Visualization Techniques for Data Mining
Matthew O. Ward and Elke A. Rundensteiner
Computer Science Department
Worcester Polytechnic Institute
Matthew O. Ward
and Elke A. Rundensteiner
Computer Science Department, Worcester Polytechnic Institute
100 Institute Rd, Worcester, MA 01609
Phone: (508) 831-5671 (Ward), (508) 831-5815 (Rundensteiner)
Fax: (508) 831-5776
E-mail: [matt, rundenst]@cs.wpi.edu
Project Award Information:
Award Number: IIS-9732897
Duration: 9/01/1998 - 8/31/2001
Title: Hierarchical Visualization Techniques for Data Mining
visualization, data mining, hierarchical data management
This project involves the development of interactive visualization and data management techniques for the exploration of very large multivariate data sets. The approach consists of extending several multivariate data visualization techniques currently implemented in an existing visualization tool (XmdvTool, developed at WPI) to support hierarchical views of the data, with support for focusing and drill-down using data-driven and structure-driven brushes. A variety of interactive tools for visual data exploration are being designed, including tools for navigating the data hierarchy, for switching smoothly between different views of the same data, and for highlighting phenomena in the data. In order to provide such visual capabilities to the user for interactive exploration over potentially huge data sets with acceptable performance, we are also exploring necessary data management issues, such as hierarchical data structures, query optimization algorithms, indexing techniques, and caching strategies.
Publications and Products:
This project has contributed to the educational development of five graduate students to date, two of whom are female. The software under development has been presented to students in a graduate course (CS563, Advanced Topics in Graphics). Hierarchical data management techniques, another focus of this project, has been presented in another graduate course (CS561, Advanced Database Systems). Furthermore, several research groups have begun experimenting with the newly released software for their large-scale visualization projects, including Oak Ridge National Labs, the University of Manitoba, the Maui High Performance Computing Center, the University of Maryland, and the Royal Institute of Technology in Stockholm.
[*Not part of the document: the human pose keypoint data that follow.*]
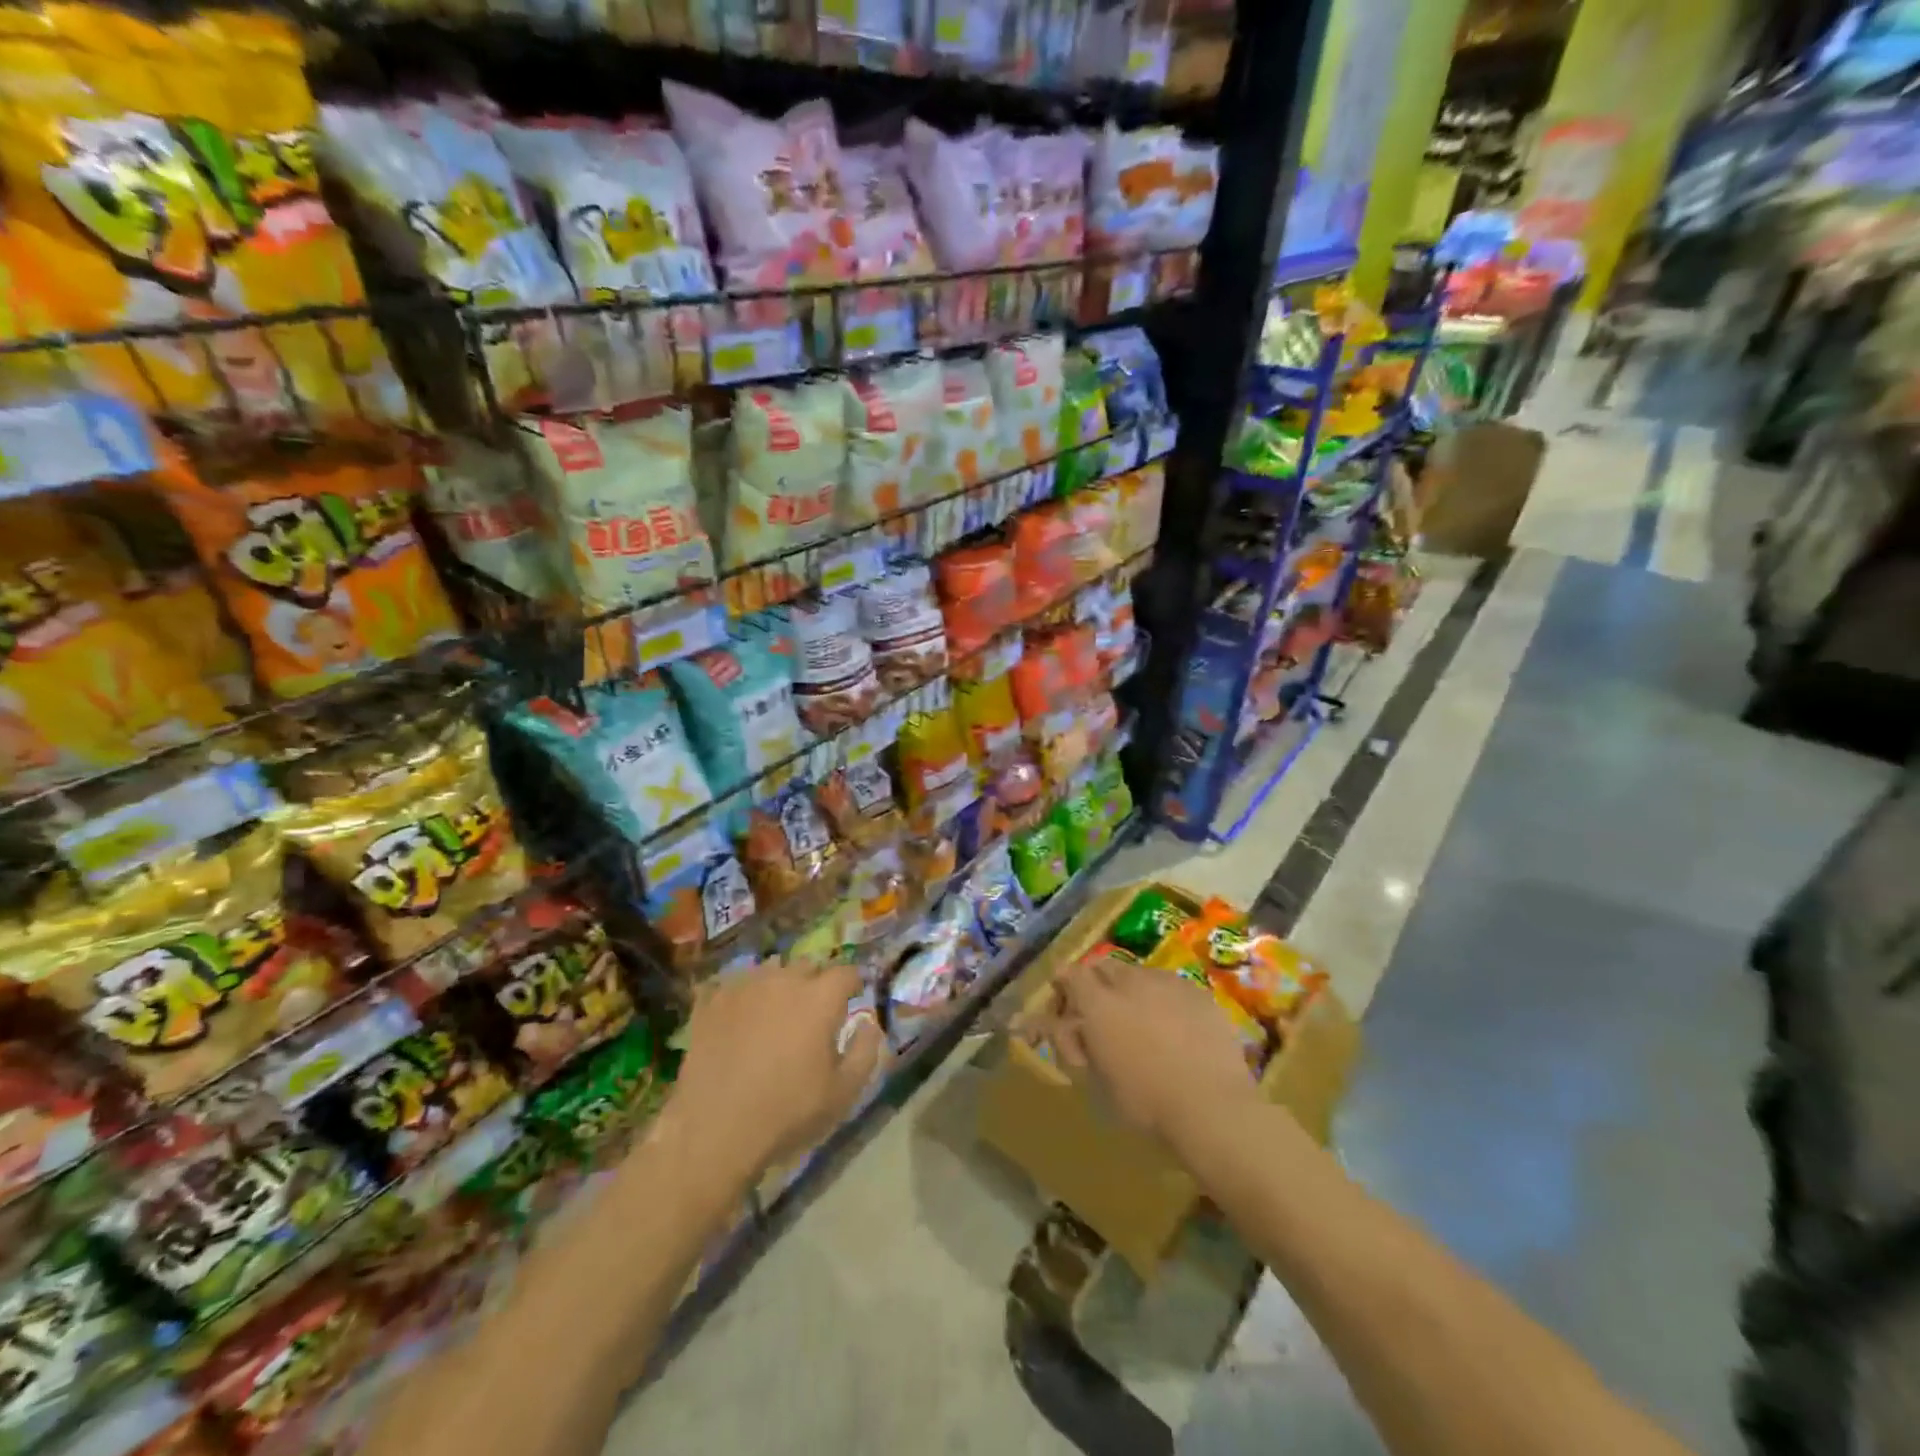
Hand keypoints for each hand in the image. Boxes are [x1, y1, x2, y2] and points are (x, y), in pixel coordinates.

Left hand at [663, 959, 883, 1192]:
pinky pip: (732, 984)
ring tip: (776, 1010)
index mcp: (819, 998)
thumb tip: (869, 1024)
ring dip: (779, 983)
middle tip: (814, 1010)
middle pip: (807, 965)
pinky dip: (742, 994)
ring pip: (769, 969)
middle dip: (816, 981)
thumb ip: (865, 1050)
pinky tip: (740, 1015)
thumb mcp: (843, 1092)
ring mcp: (744, 987)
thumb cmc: (787, 1112)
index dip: (854, 983)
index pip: (846, 972)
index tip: (854, 997)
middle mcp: (783, 980)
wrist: (714, 1130)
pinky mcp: (711, 1002)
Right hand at [1021, 955, 1260, 1150]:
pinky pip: (1172, 987)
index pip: (1070, 973)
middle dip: (1096, 984)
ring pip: (1139, 973)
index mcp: (1098, 1003)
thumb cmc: (1145, 1102)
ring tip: (1142, 1023)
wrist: (1213, 1108)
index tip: (1066, 1008)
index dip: (1064, 986)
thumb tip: (1059, 1025)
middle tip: (1101, 1015)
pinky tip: (1175, 1030)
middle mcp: (1130, 982)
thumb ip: (1071, 1044)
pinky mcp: (1199, 993)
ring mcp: (1168, 983)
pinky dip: (1164, 1000)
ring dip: (1131, 990)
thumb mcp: (1094, 1080)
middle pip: (1103, 966)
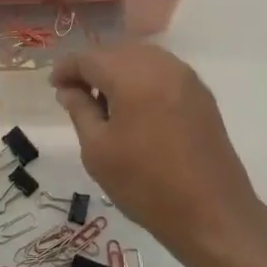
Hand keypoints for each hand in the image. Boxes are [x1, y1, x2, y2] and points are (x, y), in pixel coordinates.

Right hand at [52, 45, 264, 255]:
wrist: (212, 214)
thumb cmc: (145, 185)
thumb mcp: (98, 150)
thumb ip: (80, 110)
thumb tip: (70, 89)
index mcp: (132, 76)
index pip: (89, 57)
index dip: (66, 68)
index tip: (53, 86)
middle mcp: (161, 65)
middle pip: (116, 52)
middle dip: (92, 68)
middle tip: (74, 95)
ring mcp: (186, 78)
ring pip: (141, 59)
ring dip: (118, 72)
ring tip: (103, 103)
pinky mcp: (202, 95)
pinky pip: (162, 73)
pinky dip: (142, 80)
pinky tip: (134, 108)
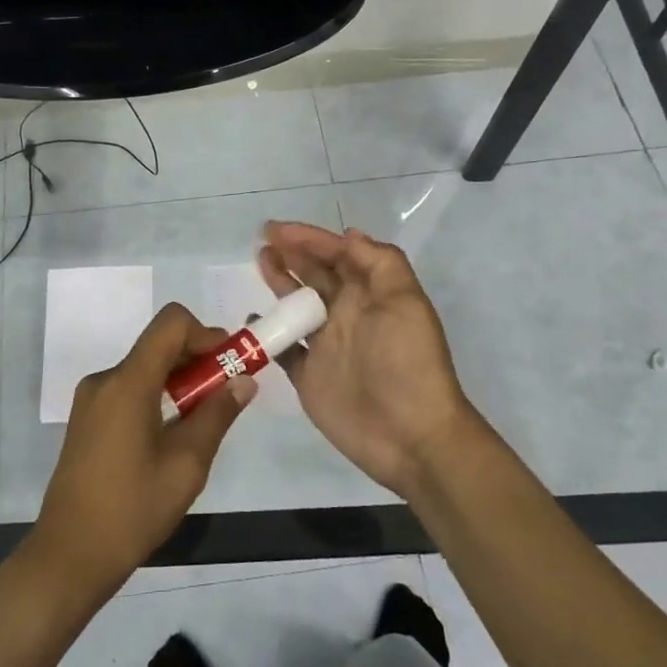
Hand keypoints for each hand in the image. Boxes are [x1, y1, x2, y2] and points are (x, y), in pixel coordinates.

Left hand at [30, 303, 253, 593]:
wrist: (68, 558)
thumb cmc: (132, 511)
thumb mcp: (186, 465)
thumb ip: (217, 415)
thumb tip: (244, 380)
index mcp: (128, 381)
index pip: (171, 323)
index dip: (206, 334)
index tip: (228, 366)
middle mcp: (106, 379)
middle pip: (159, 345)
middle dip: (197, 361)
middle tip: (225, 396)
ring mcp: (91, 399)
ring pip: (145, 368)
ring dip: (179, 381)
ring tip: (201, 423)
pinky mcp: (86, 419)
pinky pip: (129, 389)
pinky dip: (157, 397)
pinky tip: (170, 437)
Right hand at [259, 221, 482, 498]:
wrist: (412, 437)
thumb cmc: (407, 363)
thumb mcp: (405, 302)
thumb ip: (378, 262)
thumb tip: (348, 234)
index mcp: (369, 293)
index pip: (337, 254)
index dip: (309, 238)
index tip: (277, 230)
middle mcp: (346, 313)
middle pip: (314, 274)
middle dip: (291, 253)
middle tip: (264, 240)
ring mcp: (326, 345)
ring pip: (296, 304)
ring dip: (279, 281)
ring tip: (260, 262)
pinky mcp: (309, 375)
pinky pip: (283, 348)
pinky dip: (268, 333)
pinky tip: (254, 318)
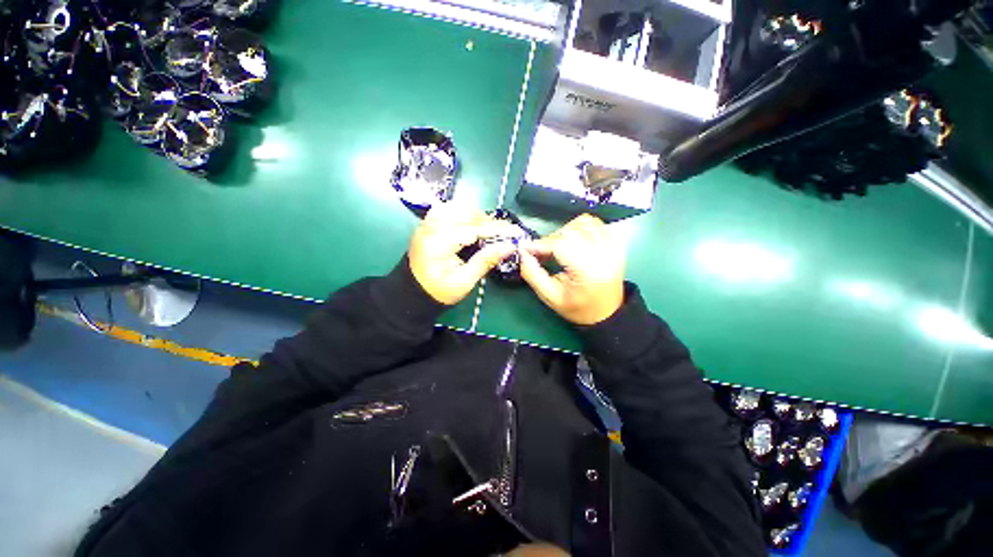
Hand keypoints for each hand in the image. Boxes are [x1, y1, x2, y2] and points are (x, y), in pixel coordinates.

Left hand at [409, 203, 518, 304]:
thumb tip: (509, 246)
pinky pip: (448, 210)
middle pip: (465, 212)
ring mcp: (427, 223)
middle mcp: (431, 227)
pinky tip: (470, 226)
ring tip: (486, 231)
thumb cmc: (439, 291)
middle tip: (501, 235)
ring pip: (456, 207)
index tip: (516, 232)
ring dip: (475, 216)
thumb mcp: (464, 281)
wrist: (412, 293)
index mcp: (439, 243)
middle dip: (486, 221)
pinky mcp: (428, 224)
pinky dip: (463, 214)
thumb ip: (486, 260)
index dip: (497, 230)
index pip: (473, 229)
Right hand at [518, 214, 624, 324]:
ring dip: (566, 230)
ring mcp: (613, 247)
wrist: (606, 313)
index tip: (527, 249)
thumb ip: (533, 274)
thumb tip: (522, 253)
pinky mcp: (616, 244)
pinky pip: (597, 223)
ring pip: (584, 222)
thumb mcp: (550, 297)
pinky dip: (581, 227)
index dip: (540, 244)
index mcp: (588, 271)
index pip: (561, 244)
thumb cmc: (577, 308)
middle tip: (543, 252)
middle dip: (551, 239)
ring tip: (559, 246)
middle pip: (571, 230)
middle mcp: (604, 254)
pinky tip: (574, 241)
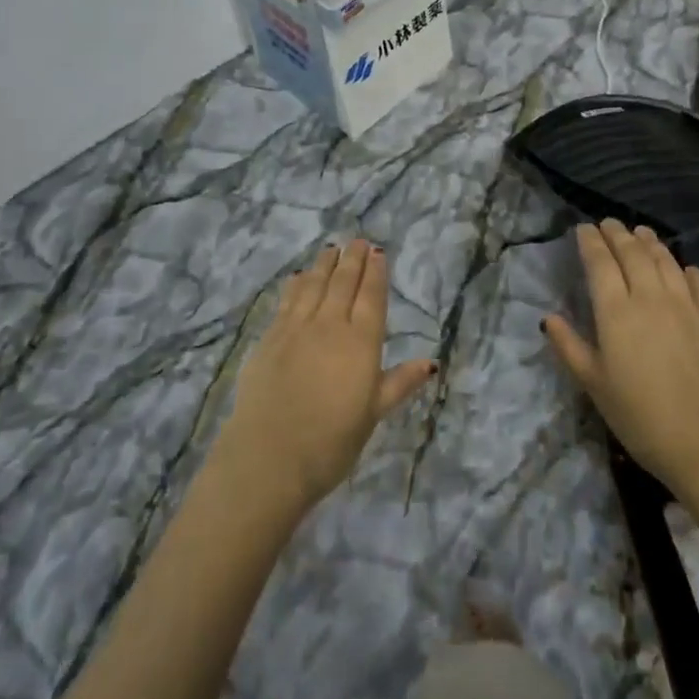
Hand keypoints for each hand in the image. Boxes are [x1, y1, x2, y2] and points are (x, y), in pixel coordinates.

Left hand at [214, 240, 435, 514]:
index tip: (377, 252)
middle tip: (357, 241)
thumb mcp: (372, 415)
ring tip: (331, 248)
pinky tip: (299, 277)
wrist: (269, 457)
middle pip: (343, 283)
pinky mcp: (270, 338)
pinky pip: (287, 301)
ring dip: (324, 264)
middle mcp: (330, 326)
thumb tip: (430, 362)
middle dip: (352, 260)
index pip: (371, 297)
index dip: (375, 273)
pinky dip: (296, 285)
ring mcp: (296, 329)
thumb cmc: (330, 442)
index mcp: (361, 344)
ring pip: (314, 285)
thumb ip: (399, 383)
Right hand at [543, 220, 698, 510]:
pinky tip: (686, 268)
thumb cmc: (642, 418)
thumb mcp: (594, 386)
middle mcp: (651, 298)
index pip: (600, 263)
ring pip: (666, 262)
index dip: (590, 241)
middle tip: (608, 223)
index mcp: (616, 312)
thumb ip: (570, 347)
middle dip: (617, 234)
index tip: (583, 228)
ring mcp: (688, 306)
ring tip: (641, 233)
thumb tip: (549, 317)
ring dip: (651, 243)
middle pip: (633, 254)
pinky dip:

Goals, Objectives, and Targeted Activities:
The stages of the project are as follows:
Links to publications regarding this project, all software developed, and case studies highlighting the utilization of the software on a variety of datasets can be found at the project web site http://davis.wpi.edu/~xmdv.
Visualization is the graphical presentation of data and information for the purposes of communicating results, verifying hypotheses, and qualitative exploration. It has long been a standard tool to assist statistical and scientific analysis and is becoming an increasingly important component in database and data mining activities, both for its ability to provide rich overviews and to permit users to rapidly detect patterns and outliers. The process of visualizing data consists of mapping selected data fields to specific graphical components or their attributes, such as position, size, or color, in such a way that data features of interest may be readily perceived, classified, and measured by the user.
Most visualization techniques developed to date focus on the display of relatively small data sets (less than 10,000 records). However, data sets today commonly exceed millions or tens of millions of records. One important area of research is thus the development of database technology to enable scalability of the visual exploration of such large data repositories in an interactive fashion. In particular, the question needs to be addressed as to how to model data sets larger than main memory using database technology (such as the relational model). Second, how to translate different visual exploration operations (such as to zoom, distort, and similarity-search) into query specifications that are efficiently processable over such database representations. Interaction-driven optimization strategies that make use of the features of the interface to develop special-purpose database query optimization techniques, such as clustering and indexing, are needed. Lastly, dynamic user-pattern aware techniques for information access and interactions represent a critical technology for providing database support for visualization. Specific tasks may include effective memory management, speculative prefetching, and dynamic aggregation and approximation.
Potential Related Projects:
Multivariate data visualization, Hierarchical data management and analysis, Caching and prefetching.